### WHAT YOU NEED TO DO
Each entry below needs to be transcribed verbatim; the images should not appear.

━━━━━ DATA TO USE ━━━━━

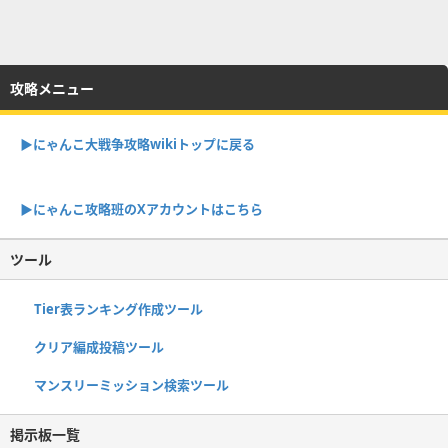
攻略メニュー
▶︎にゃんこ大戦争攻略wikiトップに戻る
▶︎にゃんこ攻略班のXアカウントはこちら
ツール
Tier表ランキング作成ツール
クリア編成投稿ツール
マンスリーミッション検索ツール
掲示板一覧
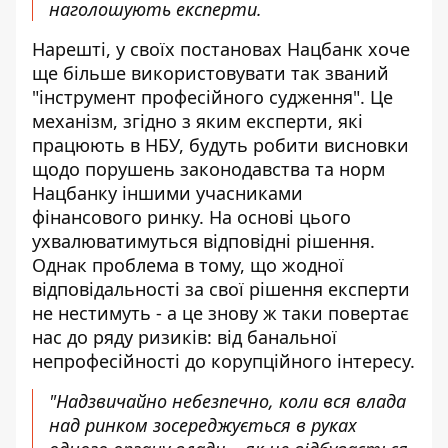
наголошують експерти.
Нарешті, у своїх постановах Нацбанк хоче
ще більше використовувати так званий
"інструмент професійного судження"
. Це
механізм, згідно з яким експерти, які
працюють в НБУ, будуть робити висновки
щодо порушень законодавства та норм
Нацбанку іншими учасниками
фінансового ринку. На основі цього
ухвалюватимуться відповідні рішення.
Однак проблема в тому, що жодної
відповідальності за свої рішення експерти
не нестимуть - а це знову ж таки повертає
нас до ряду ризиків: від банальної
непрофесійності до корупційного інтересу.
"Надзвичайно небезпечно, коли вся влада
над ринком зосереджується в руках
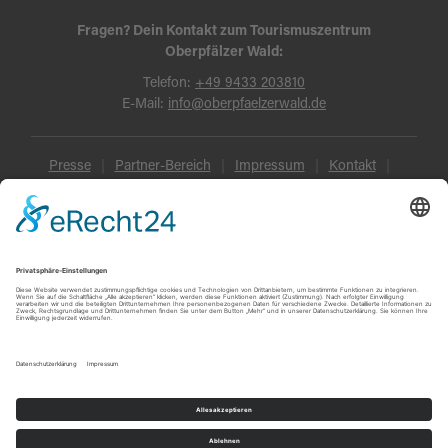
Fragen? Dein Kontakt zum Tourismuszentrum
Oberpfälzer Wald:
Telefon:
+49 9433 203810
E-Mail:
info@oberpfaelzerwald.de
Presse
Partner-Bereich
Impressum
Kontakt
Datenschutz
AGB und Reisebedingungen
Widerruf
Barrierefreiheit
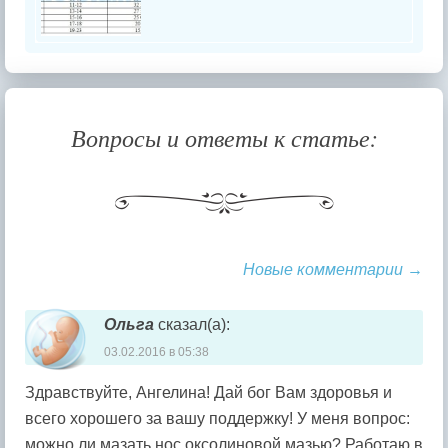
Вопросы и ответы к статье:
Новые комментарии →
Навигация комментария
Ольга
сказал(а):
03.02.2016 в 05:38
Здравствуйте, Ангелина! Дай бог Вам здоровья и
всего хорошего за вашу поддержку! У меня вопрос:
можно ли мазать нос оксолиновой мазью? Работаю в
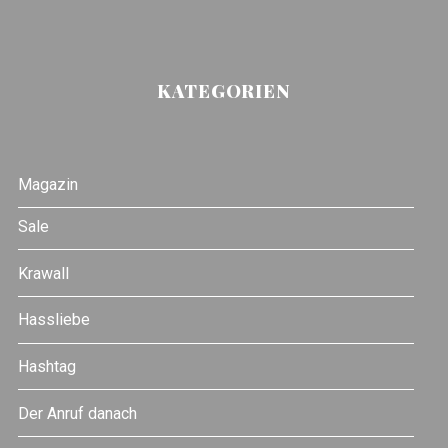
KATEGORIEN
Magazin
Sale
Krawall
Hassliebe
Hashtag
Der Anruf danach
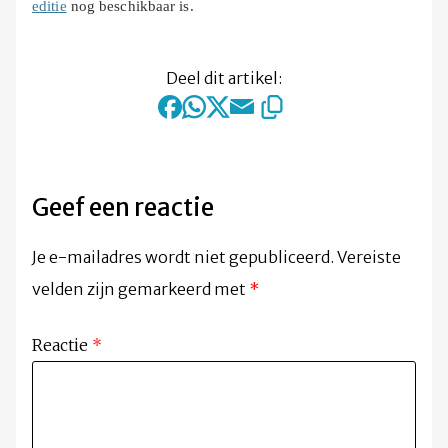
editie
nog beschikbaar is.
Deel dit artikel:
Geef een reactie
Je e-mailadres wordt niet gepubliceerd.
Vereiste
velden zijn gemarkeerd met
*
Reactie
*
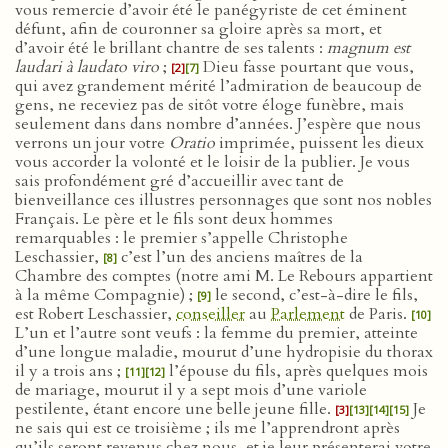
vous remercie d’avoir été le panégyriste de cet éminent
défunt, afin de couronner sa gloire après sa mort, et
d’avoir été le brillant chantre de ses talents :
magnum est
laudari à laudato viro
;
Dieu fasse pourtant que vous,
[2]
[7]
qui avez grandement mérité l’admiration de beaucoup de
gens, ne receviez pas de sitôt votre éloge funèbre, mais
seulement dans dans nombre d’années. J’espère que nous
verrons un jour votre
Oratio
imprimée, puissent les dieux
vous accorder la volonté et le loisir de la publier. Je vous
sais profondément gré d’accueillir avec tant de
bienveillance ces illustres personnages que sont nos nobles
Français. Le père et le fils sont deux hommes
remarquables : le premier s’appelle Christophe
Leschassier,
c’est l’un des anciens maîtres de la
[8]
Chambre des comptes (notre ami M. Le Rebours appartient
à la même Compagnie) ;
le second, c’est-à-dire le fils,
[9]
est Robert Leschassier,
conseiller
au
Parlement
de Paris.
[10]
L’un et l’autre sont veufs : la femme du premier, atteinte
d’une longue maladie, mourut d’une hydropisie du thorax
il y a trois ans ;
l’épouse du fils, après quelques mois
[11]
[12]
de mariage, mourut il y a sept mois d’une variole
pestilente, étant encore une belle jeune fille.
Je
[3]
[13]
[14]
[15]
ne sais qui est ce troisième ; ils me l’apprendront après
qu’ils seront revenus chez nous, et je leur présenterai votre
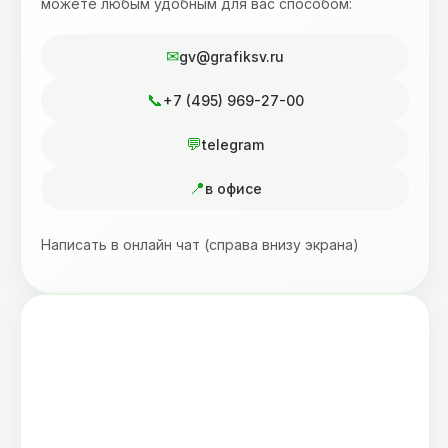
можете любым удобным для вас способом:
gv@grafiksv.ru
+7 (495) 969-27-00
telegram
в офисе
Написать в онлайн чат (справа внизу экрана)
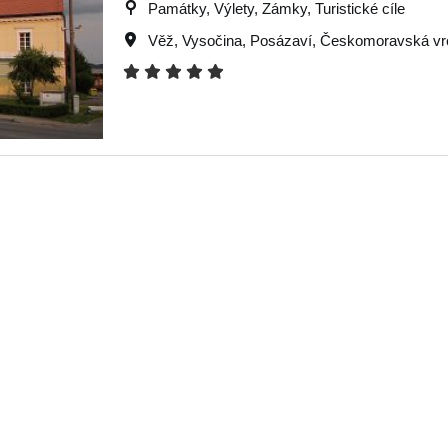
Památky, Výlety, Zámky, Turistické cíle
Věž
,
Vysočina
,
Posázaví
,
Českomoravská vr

━━━━━

### SOLUTION
攻略メニュー
▶︎にゃんこ大戦争攻略wikiトップに戻る
▶︎にゃんこ攻略班のXアカウントはこちら
ツール
Tier表ランキング作成ツール
クリア編成投稿ツール
マンスリーミッション検索ツール
掲示板一覧
наголошують експерти.
Нарешті, у своїх постановах Нацбанк хоче
ще більше використовувати так званий
"інструмент професійного судження"
. Це
механізм, згідно з яким експерти, які
працюють в НБУ, будуть робити висновки
щодо порушень законодавства та норм
Нацбанку іншими учасниками
фінансового ринку. На основі цього
ухвалюватимуться відповідні рішення.
Однак проблема в тому, що жодної
відповідальності за свої рішення експерти
не нестимуть - а це знову ж таки повертає
нас до ряду ризиків: від банальної
непрофесійності до корупційного інтересу.
"Надзвичайно небезпечно, коли вся влада
над ринком зосереджується в руках
Fragen? Dein Kontakt zum Tourismuszentrum
Oberpfälzer Wald:
Telefon:
+49 9433 203810
E-Mail:
info@oberpfaelzerwald.de
Presse
Partner-Bereich
Impressum
Kontakt
Datenschutz
AGB und Reisebedingungen
Widerruf
Barrierefreiheit
Вопросы и ответы к статье:
Новые комментарии →
Навигация комментария
Ольга
сказал(а):
03.02.2016 в 05:38
Здравствуйте, Ангелина! Дай бог Вам здоровья и
всего хорошего за вашу поддержку! У меня вопрос:
можно ли мазать нос оксолиновой мазью? Работаю в
KATEGORIEN
Magazin
Sale
Krawall
Hassliebe
Hashtag
Der Anruf danach
editie
nog beschikbaar is.
Deel dit artikel:
Geef een reactie
Je e-mailadres wordt niet gepubliceerd.
Vereiste
velden zijn gemarkeerd met
*
Reactie
*
vous remercie d’avoir été le panégyriste de cet éminent
défunt, afin de couronner sa gloire après sa mort, et
d’avoir été le brillant chantre de ses talents :
magnum est
laudari à laudato viro
;
Dieu fasse pourtant que vous,
[2]
[7]
qui avez grandement mérité l’admiration de beaucoup de
gens, ne receviez pas de sitôt votre éloge funèbre, mais
seulement dans dans nombre d’années. J’espère que nous
verrons un jour votre
Oratio
imprimée, puissent les dieux
vous accorder la volonté et le loisir de la publier. Je vous
sais profondément gré d’accueillir avec tant de
bienveillance ces illustres personnages que sont nos nobles
Français. Le père et le fils sont deux hommes
remarquables : le premier s’appelle Christophe
Leschassier,
c’est l’un des anciens maîtres de la
[8]
Chambre des comptes (notre ami M. Le Rebours appartient
à la même Compagnie) ;
le second, c’est-à-dire le fils,
[9]
est Robert Leschassier,
conseiller
au
Parlement
de Paris.
[10]
L’un et l’autre sont veufs : la femme du premier, atteinte
d’une longue maladie, mourut d’une hydropisie du thorax
il y a trois ans ;
l’épouse du fils, après quelques mois
[11]
[12]
de mariage, mourut il y a sept mois d’une variole
pestilente, étant encore une belle jeune fille.
Je
[3]
[13]
[14]
[15]
ne sais qui est ce troisième ; ils me l’apprendront après
qu’ils seront revenus chez nous, et je leur présenterai votre
можете любым удобным для вас способом:
gv@grafiksv.ru
+7 (495) 969-27-00
telegram
в офисе
Написать в онлайн чат (справа внизу экрана)
Památky, Výlety, Zámky, Turistické cíle
Věž
,
Vysočina
,
Posázaví
,
Českomoravská vr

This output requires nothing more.